*** Reading text ***

Luthier Gerald Botteley has Died, Aged 88
The British luthier made fifty instruments and served as a teacher at local schools
Gerald Botteley has passed away from sepsis, having struggled with prostate cancer for several years.
As a teenager, he left school at age 15 to play with the Royal Artillery Band. He then trained as a luthier with Edward Withers in London, before being offered a teaching position at Oakham School in 1969.
Over the course of his career, he crafted fifty violins, the last of which was completed in January 2021.
The biggest pleasure of Botteley's work as a luthier was to make violins for his grandson Joseph, who attends a specialist music school. When offered the option to play on a fine Italian violin, Joseph turned it down, saying he preferred the tone of a violin made by his grandfather.

*** End of Reading text ***
*** Data to examine ***

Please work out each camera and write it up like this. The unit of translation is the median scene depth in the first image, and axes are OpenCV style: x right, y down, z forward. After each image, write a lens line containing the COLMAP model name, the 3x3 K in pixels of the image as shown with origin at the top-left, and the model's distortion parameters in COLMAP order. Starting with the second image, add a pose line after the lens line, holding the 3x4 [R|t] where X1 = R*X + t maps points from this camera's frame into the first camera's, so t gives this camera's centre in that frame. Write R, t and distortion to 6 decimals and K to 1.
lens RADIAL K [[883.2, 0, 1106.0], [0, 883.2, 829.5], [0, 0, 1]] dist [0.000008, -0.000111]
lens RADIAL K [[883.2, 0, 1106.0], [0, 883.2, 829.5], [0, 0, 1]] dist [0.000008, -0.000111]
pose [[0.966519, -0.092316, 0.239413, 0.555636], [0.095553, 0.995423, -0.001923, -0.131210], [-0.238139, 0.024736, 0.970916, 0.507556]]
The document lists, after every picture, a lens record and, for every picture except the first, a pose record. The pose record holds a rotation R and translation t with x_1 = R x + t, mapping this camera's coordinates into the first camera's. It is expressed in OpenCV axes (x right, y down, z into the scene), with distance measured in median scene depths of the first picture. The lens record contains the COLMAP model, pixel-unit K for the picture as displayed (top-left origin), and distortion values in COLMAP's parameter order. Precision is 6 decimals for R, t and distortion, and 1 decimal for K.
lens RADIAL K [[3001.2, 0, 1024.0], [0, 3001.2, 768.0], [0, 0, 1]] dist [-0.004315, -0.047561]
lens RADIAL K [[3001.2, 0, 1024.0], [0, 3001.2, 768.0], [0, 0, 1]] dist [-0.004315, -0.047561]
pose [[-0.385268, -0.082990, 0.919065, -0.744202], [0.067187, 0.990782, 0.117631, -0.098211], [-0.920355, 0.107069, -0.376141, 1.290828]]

*** End of Data to examine ***

Activity A => List every person named in the article on Gerald Botteley.
Activity B => Repeat word for word the passage of the article on Gerald Botteley from "Luthier Gerald Botteley" up to and including "for several years.".

Your response A =>
Gerald Botteley
Edward Withers
Joseph

Your response B =>
Luthier Gerald Botteley has Died, Aged 88
The British luthier made fifty instruments and served as a teacher at local schools
Gerald Botteley has passed away from sepsis, having struggled with prostate cancer for several years.